START Records
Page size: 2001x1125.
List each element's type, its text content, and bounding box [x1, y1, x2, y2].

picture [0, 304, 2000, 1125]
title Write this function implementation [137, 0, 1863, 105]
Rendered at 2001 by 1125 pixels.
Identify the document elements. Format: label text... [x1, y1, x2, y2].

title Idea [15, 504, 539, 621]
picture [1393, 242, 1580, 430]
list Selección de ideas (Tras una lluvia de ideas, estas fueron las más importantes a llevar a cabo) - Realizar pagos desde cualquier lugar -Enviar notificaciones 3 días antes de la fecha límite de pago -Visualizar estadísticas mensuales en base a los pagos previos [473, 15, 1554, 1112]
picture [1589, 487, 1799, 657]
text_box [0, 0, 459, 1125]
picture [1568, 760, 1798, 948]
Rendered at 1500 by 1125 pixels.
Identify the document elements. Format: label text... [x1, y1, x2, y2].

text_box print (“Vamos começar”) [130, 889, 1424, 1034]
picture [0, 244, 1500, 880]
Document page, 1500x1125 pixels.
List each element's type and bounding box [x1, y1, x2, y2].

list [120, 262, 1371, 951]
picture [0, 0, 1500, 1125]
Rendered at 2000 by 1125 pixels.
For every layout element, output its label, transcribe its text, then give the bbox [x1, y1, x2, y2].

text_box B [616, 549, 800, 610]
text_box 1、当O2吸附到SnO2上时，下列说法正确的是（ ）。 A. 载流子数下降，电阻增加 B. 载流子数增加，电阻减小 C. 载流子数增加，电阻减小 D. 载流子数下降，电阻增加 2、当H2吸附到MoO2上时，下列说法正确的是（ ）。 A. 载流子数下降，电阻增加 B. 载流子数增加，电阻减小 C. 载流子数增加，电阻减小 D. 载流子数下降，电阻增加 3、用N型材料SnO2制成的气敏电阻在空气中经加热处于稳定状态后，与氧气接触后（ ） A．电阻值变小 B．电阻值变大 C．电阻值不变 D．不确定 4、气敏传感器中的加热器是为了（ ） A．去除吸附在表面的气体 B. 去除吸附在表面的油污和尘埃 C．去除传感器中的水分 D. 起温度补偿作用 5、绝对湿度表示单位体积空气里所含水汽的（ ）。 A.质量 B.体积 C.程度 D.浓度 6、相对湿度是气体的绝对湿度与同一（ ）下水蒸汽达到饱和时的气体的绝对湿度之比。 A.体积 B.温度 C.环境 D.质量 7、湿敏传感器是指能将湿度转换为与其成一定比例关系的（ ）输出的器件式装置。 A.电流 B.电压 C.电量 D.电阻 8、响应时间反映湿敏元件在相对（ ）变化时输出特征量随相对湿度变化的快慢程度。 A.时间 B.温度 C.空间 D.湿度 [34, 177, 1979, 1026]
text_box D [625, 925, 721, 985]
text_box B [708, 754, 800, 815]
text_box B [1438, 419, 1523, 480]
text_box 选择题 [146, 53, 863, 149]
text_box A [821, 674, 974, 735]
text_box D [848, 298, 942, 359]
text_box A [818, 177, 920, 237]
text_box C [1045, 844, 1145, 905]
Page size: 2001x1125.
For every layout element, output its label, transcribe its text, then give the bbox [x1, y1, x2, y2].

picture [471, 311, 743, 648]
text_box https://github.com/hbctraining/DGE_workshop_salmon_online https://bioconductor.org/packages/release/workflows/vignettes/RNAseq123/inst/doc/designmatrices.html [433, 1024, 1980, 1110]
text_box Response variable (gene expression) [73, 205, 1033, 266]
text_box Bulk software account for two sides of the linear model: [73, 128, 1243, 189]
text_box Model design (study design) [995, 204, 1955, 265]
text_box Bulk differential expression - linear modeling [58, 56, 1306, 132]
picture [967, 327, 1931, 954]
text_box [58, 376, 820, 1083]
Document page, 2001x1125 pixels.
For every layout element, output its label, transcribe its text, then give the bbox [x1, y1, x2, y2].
END Records
- [Exercise instructions]: Taking the entries above, please repeat each one exactly.

- [Output for this exercise]:
Page size: 2001x1125.
List each element's type, its text content, and bounding box [x1, y1, x2, y2].

picture [0, 304, 2000, 1125]
title Write this function implementation [137, 0, 1863, 105]
Rendered at 2001 by 1125 pixels.
Identify the document elements. Format: label text... [x1, y1, x2, y2].

title Idea [15, 504, 539, 621]
picture [1393, 242, 1580, 430]
list Selección de ideas (Tras una lluvia de ideas, estas fueron las más importantes a llevar a cabo) - Realizar pagos desde cualquier lugar -Enviar notificaciones 3 días antes de la fecha límite de pago -Visualizar estadísticas mensuales en base a los pagos previos [473, 15, 1554, 1112]
picture [1589, 487, 1799, 657]
text_box [0, 0, 459, 1125]
picture [1568, 760, 1798, 948]
Rendered at 1500 by 1125 pixels.
Identify the document elements. Format: label text... [x1, y1, x2, y2].

text_box print (“Vamos começar”) [130, 889, 1424, 1034]
picture [0, 244, 1500, 880]
Document page, 1500x1125 pixels.
List each element's type and bounding box [x1, y1, x2, y2].

list [120, 262, 1371, 951]
picture [0, 0, 1500, 1125]
Rendered at 2000 by 1125 pixels.
For every layout element, output its label, transcribe its text, then give the bbox [x1, y1, x2, y2].

text_box B [616, 549, 800, 610]
text_box 1、当O2吸附到SnO2上时，下列说法正确的是（ ）。 A. 载流子数下降，电阻增加 B. 载流子数增加，电阻减小 C. 载流子数增加，电阻减小 D. 载流子数下降，电阻增加 2、当H2吸附到MoO2上时，下列说法正确的是（ ）。 A. 载流子数下降，电阻增加 B. 载流子数增加，电阻减小 C. 载流子数增加，电阻减小 D. 载流子数下降，电阻增加 3、用N型材料SnO2制成的气敏电阻在空气中经加热处于稳定状态后，与氧气接触后（ ） A．电阻值变小 B．电阻值变大 C．电阻值不变 D．不确定 4、气敏传感器中的加热器是为了（ ） A．去除吸附在表面的气体 B. 去除吸附在表面的油污和尘埃 C．去除传感器中的水分 D. 起温度补偿作用 5、绝对湿度表示单位体积空气里所含水汽的（ ）。 A.质量 B.体积 C.程度 D.浓度 6、相对湿度是气体的绝对湿度与同一（ ）下水蒸汽达到饱和时的气体的绝对湿度之比。 A.体积 B.温度 C.环境 D.质量 7、湿敏传感器是指能将湿度转换为与其成一定比例关系的（ ）输出的器件式装置。 A.电流 B.电压 C.电量 D.电阻 8、响应时间反映湿敏元件在相对（ ）变化时输出特征量随相对湿度变化的快慢程度。 A.时间 B.温度 C.空间 D.湿度 [34, 177, 1979, 1026]
text_box D [625, 925, 721, 985]
text_box B [708, 754, 800, 815]
text_box B [1438, 419, 1523, 480]
text_box 选择题 [146, 53, 863, 149]
text_box A [821, 674, 974, 735]
text_box D [848, 298, 942, 359]
text_box A [818, 177, 920, 237]
text_box C [1045, 844, 1145, 905]
Page size: 2001x1125.
For every layout element, output its label, transcribe its text, then give the bbox [x1, y1, x2, y2].

picture [471, 311, 743, 648]
text_box https://github.com/hbctraining/DGE_workshop_salmon_online https://bioconductor.org/packages/release/workflows/vignettes/RNAseq123/inst/doc/designmatrices.html [433, 1024, 1980, 1110]
text_box Response variable (gene expression) [73, 205, 1033, 266]
text_box Bulk software account for two sides of the linear model: [73, 128, 1243, 189]
text_box Model design (study design) [995, 204, 1955, 265]
text_box Bulk differential expression - linear modeling [58, 56, 1306, 132]
picture [967, 327, 1931, 954]
text_box [58, 376, 820, 1083]
Document page, 2001x1125 pixels.
For every layout element, output its label, transcribe its text, then give the bbox [x1, y1, x2, y2].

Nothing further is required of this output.